How does this work in the human? Why is it important? Have I seen this in others?  Sometimes we see it in its absence in others and we think, “Something isn’t quite right” with their actions or words.  At other times, it is personal and powerful in how we are formed in hard times under extreme conditions.  The crushing that takes place in forming us, and the desire to be done with it results in our resisting the need to go back in the oven for the “realignment” step needed to make us “at one” with ourselves.  We see it others.  We use this language frequently about people that we meet or know.  They are “at ease, or very peaceful, great listeners, so very friendly” and some other phrases as well. We are are naive about their story, and perhaps are inhibited about asking.  The reality is that you can’t get there except by the same journey.  Through the heat and then the bath.  Bathed in the gas, the oil or molten salt the result is the same. Heat, and Time, and Discomfort. A realignment of purpose and expectations.  The frustration is that we are looking for value external to the process rather than in the now of it.  It is the evidence that it is more important and needed, and not complete, the more anxious we are.  The knowledge that the journey is a simply critical has been lost on the immediacy of the pain.  There is a quote that hits home here: “If I let go of the anger, all that is left is pain”, James B… The more the anger at facing the fix, the more needed is the fix.  Like a surgeon that know the operation needs completed regardless of the moaning, the heat of annealing stays the course of time and temperature until the desired result is achieved. Our problem is that we are not in charge of what is desired.  Our perspective is too close to see the larger goal.
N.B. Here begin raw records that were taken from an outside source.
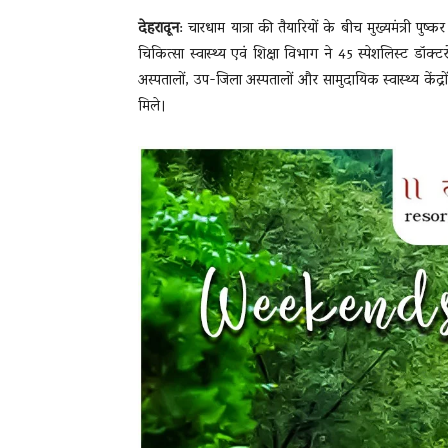
देहरादून
: चारधाम यात्रा की तैयारियों के बीच मुख्यमंत्री पुष्कर
चिकित्सा स्वास्थ्य एवं शिक्षा विभाग ने 45 स्पेशलिस्ट डॉक
अस्पतालों, उप-जिला अस्पतालों और सामुदायिक स्वास्थ्य केंद्रो
मिले।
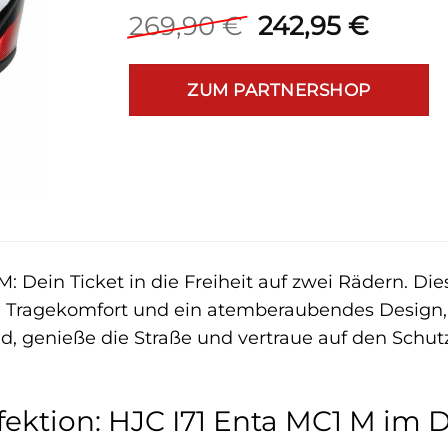
Ursprüngliche
Aktuel
269,90
€
242,95
€
Preis
Preis
war:
ist:
ZUM PARTNERSHOP
269,90 €
242,95
: Dein Ticket in die Freiheit auf zwei Rädern. Die
 Tragekomfort und ein atemberaubendes Design, u
d, genieße die Straße und vertraue auf den Schu
fektion: HJC I71 Enta MC1 M im D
We do this with friends, if we do this at all.  We get close during the pain of the telling and we feel the heat.  Of the anger, the loss, the senselessness of it all.  If we will stay with them through this heating phase we will become “realigned” to them and transformed by this experience.  Our tears will mingle with theirs and this is the Quenching that is needed.  The time in the crucible of heat will relieve the stresses of the crushing blows of the forge and the salty tears will act as the quenching of the heat.  And we will be changed.  Both of us.  It will take the time to cool and to rest, and to breath again.  And without a word, as a glance is made and received, we will both know.  We can be of use again.  To another that is about to go through the heating and the Forge.  Annealing is a process of the act of forgiveness.  Some find this path and move through in a timely manner.  Others it is not so easy.  They may need to go through the heat of this process again, but it is theirs and their timing. That will be as it is.  Your job is to be ready when called upon.